Vooroordelen zijn vooroordelen die gebaseerd zijn op gebrekkige kennis. Vooroordelen berusten vaak op stereotypen. Iemand die een vrouwelijk kind voor het eerst ontmoet, kan bijvoorbeeld denken dat ze van prinsessen of van roze houdt. Vooroordelen kunnen bewust of onbewust zijn. Iemand hoeft zich niet te realiseren dat hij bevooroordeeld is om anderen te bevooroordelen.
Vooroordelen zijn een complex probleem dat heeft geleid tot oorlogen, slavernij, misbruik, moord en onnoemelijk veel lijden. Werken met een therapeut kan mensen helpen hun vooroordelen te overwinnen, de effecten van vooroordelen op mensen van wie ze houden te begrijpen, en strategieën te ontwikkelen voor het omgaan met de gevolgen voor de geestelijke gezondheid van het leven in een wereld vol vooroordelen.
- Vooroordelen definiëren en begrijpen
- Discriminatie begrijpen
- Vooroordelen en discriminatie in de geschiedenis
- Vooroordelen en discriminatie in therapie
Vooroordelen definiëren en vooroordelen begrijpen
Vooroordelen worden vaak verward met discriminatie, of met vormen van onderdrukking zoals racisme en seksisme. Terwijl discriminatie en onderdrukking het gedrag van machtige groepen tegenover minder machtigen kenmerken, kan iedereen bevooroordeeld zijn.
ooroordelen kunnen de manier waarop we andere mensen zien kleuren. Vooroordelen kunnen ertoe leiden dat iemand informatie negeert die in tegenspraak is met zijn vooroordeel. Dit wordt “confirmation bias” genoemd. Een ouder die gelooft dat jongens stoer en onstuimig zijn, zou bijvoorbeeld het huilen van zijn zoon eerder kunnen toeschrijven aan boosheid dan aan empathie voor een ander of angst voor een monster. Wanneer vooroordelen leiden tot onnauwkeurige of onvolledige conclusies over andere mensen, kan dit relaties schaden.
In de geestelijke gezondheidszorg en andere zorgomgevingen kunnen vooroordelen de zorg voor cliënten ondermijnen – zelfs als de zorgverlener zich niet bewust is van zijn eigen vooroordelen. Uit onderzoek blijkt bijvoorbeeld steevast dat artsen pijn van vrouwen minder serieus nemen.
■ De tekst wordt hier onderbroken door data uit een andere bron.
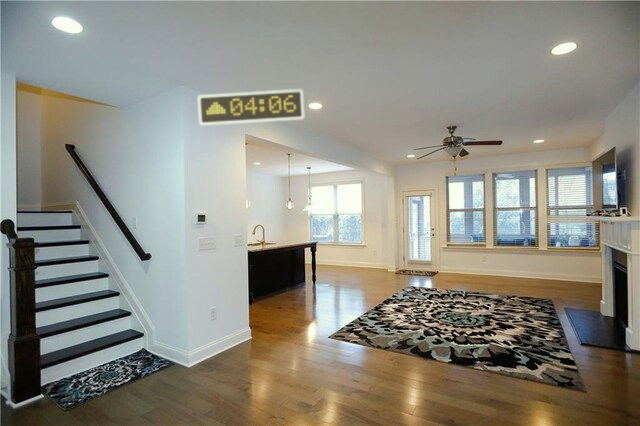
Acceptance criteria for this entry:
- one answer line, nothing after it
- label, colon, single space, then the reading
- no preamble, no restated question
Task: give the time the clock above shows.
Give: 4:06
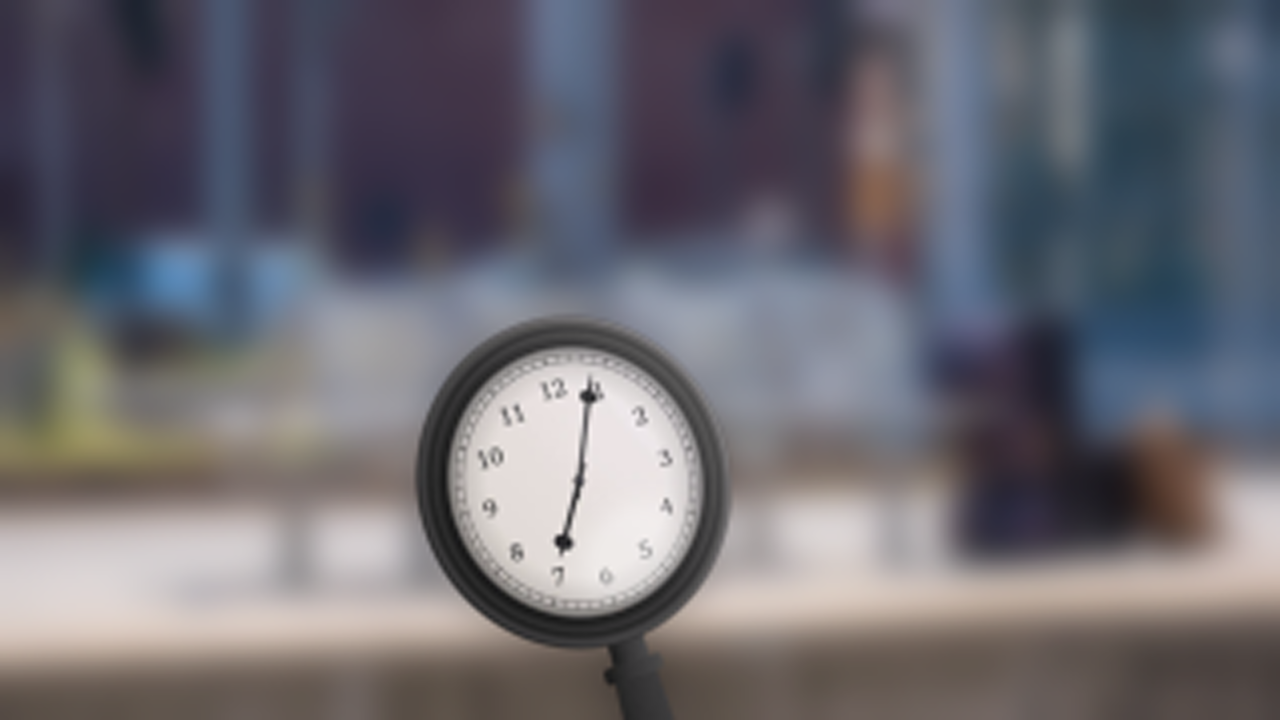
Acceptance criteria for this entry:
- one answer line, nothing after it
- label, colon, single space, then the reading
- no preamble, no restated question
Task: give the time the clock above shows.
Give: 7:04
Zij kunnen denken dat hun vrouwelijke patiënten hun pijn veinzen of overdrijven, of dat zij overdreven emotioneel reageren op relatief lichte pijn. Dit kan leiden tot verkeerde diagnoses, en zelfs fataal zijn.
De bevooroordeelde overtuiging van een arts dat vrouwen te “emotioneel” zijn, dat ze slecht met pijn omgaan, of dat ze hun eigen pijn overdrijven, kan de manier waarop de arts die patiënt ziet, veranderen. De arts kan terughoudend zijn om de patiënt te behandelen of de juiste pijnbehandeling te geven. Een arts zou zelfs kunnen denken dat iemand die veel pijn heeft, een verslaafde is die op zoek is naar pijnstillers.
Het is mogelijk om vooroordelen te hebben over veel groepen. Iemands vooroordelen zijn misschien niet eens innerlijk consistent. Iemand kan bijvoorbeeld zowel geloven dat mannen van nature niet emotioneel zijn als dat ze geneigd zijn tot emotionele woede-uitbarstingen.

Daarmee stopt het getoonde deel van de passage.